### [Vorliegender Text]
<<<<

Mara Santidrián Korff
•10 August 2022
Warum eine gute Personalauswahl wichtiger ist als je zuvor
Besonders in Zeiten des “Fachkräftemangels” stellt es für Unternehmen eine immer größere Herausforderung dar geeignete Fachkräfte – und ja auch immer häufiger überhaupt Arbeitskräfte – zu finden. Doch welche Konsequenzen hat es für die Personalauswahl, wenn weniger geeignete Fachkräfte auf dem Arbeitsmarkt sind?
Wir zeigen Dir, wie Du die Erfolgsquote Deiner Personalauswahl bestimmen kannst und warum gute Verfahren in der heutigen Zeit des Fachkräftemangels wichtiger sind als je zuvor.
Stellen wir uns folgendes Szenario vor: Du suchst für Dein Unternehmen neue IT-Mitarbeitende und setzt dafür ein unstrukturiertes Interview als Personalauswahlverfahren ein. Dafür möchtest Du wissen, wie gut Deine „Erfolgsquote“ ist, also wie hoch die Wahrscheinlichkeit ist, die Stelle mit einer tatsächlich geeigneten Person zu besetzen. Um die Erfolgsquote zu bestimmen, musst Du drei wichtige Kenngrößen berücksichtigen:
- Die Basisrate
- Die Selektionsquote
- Die Validität
Nummer 1: Die Basisrate
Ein Blick in die Jobportale zeigt, dass es viele offene Arbeitsstellen für akademisch ausgebildete Informatiker*innen gibt – allerdings gibt es deutlich weniger Informatiker*innen auf dem Arbeitsmarkt als benötigt werden.
Das bedeutet, dass ein Ungleichgewicht zwischen dem Bedarf und dem verfügbaren Angebot an qualifizierten Arbeitskräften herrscht. Ein solches Ungleichgewicht bezeichnet man als geringe Basisrate.

>>>>

### [Gespeicherte Zeilen]
<<<<

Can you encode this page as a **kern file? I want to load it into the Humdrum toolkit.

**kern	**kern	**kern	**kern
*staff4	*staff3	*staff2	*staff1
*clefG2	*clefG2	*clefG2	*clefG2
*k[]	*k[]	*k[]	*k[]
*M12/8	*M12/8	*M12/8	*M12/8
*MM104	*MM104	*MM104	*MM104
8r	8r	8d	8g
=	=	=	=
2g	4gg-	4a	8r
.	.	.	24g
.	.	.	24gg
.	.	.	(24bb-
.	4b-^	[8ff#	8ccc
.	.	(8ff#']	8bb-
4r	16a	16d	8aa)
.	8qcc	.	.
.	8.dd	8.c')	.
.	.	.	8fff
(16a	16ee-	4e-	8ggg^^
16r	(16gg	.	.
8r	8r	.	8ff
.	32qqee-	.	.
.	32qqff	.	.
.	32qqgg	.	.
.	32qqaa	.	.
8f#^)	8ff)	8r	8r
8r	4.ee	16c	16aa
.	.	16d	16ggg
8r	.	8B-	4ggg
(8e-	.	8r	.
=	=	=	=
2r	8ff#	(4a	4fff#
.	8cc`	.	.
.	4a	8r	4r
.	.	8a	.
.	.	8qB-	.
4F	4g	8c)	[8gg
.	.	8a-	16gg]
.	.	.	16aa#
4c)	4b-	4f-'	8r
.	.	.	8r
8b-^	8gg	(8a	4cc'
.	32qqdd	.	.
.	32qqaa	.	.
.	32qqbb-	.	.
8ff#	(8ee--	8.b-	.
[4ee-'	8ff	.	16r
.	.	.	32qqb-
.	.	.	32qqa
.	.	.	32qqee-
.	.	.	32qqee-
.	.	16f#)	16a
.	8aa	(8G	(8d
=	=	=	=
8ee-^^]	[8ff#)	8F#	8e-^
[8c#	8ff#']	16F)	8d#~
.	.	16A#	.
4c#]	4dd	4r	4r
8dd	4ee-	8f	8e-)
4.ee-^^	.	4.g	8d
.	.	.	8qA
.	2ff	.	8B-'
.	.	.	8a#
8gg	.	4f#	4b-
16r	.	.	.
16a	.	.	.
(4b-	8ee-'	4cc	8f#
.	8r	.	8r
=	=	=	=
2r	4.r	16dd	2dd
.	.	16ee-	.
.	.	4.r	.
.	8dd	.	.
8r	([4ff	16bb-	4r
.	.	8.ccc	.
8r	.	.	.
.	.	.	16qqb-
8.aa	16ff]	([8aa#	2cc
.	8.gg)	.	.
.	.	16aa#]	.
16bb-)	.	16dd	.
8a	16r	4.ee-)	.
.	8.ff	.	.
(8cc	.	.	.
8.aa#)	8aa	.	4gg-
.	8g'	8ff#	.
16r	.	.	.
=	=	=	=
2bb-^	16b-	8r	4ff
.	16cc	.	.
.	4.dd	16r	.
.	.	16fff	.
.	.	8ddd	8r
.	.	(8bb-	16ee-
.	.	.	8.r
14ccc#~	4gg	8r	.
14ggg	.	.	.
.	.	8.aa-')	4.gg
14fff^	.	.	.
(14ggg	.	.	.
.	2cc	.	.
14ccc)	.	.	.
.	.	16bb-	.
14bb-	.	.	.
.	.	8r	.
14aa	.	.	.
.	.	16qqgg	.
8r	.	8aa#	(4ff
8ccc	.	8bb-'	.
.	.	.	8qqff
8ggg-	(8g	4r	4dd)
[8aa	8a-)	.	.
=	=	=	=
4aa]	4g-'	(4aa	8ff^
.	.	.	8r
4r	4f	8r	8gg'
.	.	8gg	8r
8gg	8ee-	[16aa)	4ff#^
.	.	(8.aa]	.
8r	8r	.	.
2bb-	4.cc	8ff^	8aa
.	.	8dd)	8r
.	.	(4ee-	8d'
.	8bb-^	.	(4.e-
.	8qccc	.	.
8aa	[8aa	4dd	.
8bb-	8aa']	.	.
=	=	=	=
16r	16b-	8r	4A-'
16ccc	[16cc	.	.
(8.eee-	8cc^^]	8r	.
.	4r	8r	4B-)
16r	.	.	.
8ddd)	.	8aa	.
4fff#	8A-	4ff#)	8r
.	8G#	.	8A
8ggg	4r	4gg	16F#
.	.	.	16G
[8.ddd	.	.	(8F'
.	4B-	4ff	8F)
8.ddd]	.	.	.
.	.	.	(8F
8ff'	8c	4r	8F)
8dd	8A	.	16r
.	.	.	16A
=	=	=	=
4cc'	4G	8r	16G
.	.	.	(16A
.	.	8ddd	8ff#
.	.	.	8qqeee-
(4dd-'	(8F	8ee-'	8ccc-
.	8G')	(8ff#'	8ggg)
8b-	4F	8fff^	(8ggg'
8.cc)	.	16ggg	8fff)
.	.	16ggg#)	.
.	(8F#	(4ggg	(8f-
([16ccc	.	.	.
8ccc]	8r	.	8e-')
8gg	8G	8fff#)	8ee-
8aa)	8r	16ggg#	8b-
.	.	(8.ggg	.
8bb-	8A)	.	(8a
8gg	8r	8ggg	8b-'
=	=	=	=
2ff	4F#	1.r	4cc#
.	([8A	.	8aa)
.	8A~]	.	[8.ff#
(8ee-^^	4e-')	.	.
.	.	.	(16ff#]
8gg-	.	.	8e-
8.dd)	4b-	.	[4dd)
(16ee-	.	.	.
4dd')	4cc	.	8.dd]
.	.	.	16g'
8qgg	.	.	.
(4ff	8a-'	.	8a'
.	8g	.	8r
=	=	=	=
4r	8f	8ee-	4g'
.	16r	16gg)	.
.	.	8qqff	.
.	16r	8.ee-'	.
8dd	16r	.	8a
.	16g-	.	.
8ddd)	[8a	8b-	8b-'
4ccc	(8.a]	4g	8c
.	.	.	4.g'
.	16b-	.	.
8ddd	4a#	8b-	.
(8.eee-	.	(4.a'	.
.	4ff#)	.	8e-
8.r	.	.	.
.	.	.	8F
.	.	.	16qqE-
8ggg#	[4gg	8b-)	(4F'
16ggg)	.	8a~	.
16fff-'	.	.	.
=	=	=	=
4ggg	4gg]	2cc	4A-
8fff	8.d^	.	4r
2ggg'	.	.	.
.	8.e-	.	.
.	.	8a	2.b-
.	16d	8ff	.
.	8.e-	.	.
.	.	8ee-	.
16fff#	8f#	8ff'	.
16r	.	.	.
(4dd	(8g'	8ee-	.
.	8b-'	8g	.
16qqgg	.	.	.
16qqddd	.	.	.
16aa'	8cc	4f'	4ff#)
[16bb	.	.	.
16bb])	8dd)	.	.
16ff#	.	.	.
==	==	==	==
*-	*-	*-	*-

>>>>

### [Zu bearbeiten]
[A] Nenne nur die Zahl der gespeicherten Zeilen, die die Zeichenfolge „kern“ enthalten.
[B] Setze bitte den Text über Personalauswahl im Fachkräftemangel nach seinem letzten Satz fort.

### [Erwartete Ausgaben]
[A] 2

[B]
Die Basisrate beschreibt in der Personalauswahl den Anteil an geeigneten Bewerber*innen in einer Population. Meistens ist damit die Population der eigenen Bewerber*innen gemeint. In seltenen Fällen kann es sich aber auch um die Gesamtpopulation auf dem Arbeitsmarkt handeln.
Ohne den Fachkräftemangel ist die Anzahl an geeigneten und ungeeigneten potentiellen Bewerber*innen ausgeglichen. Durch gutes Personalmarketing ist es sogar möglich die Quote der geeigneten Personen im tatsächlichen Bewerberpool noch positiver ausfallen zu lassen. Gutes Personalmarketing verfolgt das Ziel der Selbstselektion der Bewerber*innen. Anhand von z.B. Stellenausschreibungen sollen die Bewerber*innen über ihre Eignung für den Beruf selbst entscheiden. Infolge erfolgreichem Personalmarketing, bewerben sich – im Idealfall – nur tatsächlich qualifizierte Personen für die Stelle und die Quote steigt deutlich an. In der Realität sieht das häufig anders aus.
Merke: Die Basisquote gibt also den Anteil der geeigneten Bewerber*innen berechnet an der Gesamtpopulation der eigenen Bewerber*innen an.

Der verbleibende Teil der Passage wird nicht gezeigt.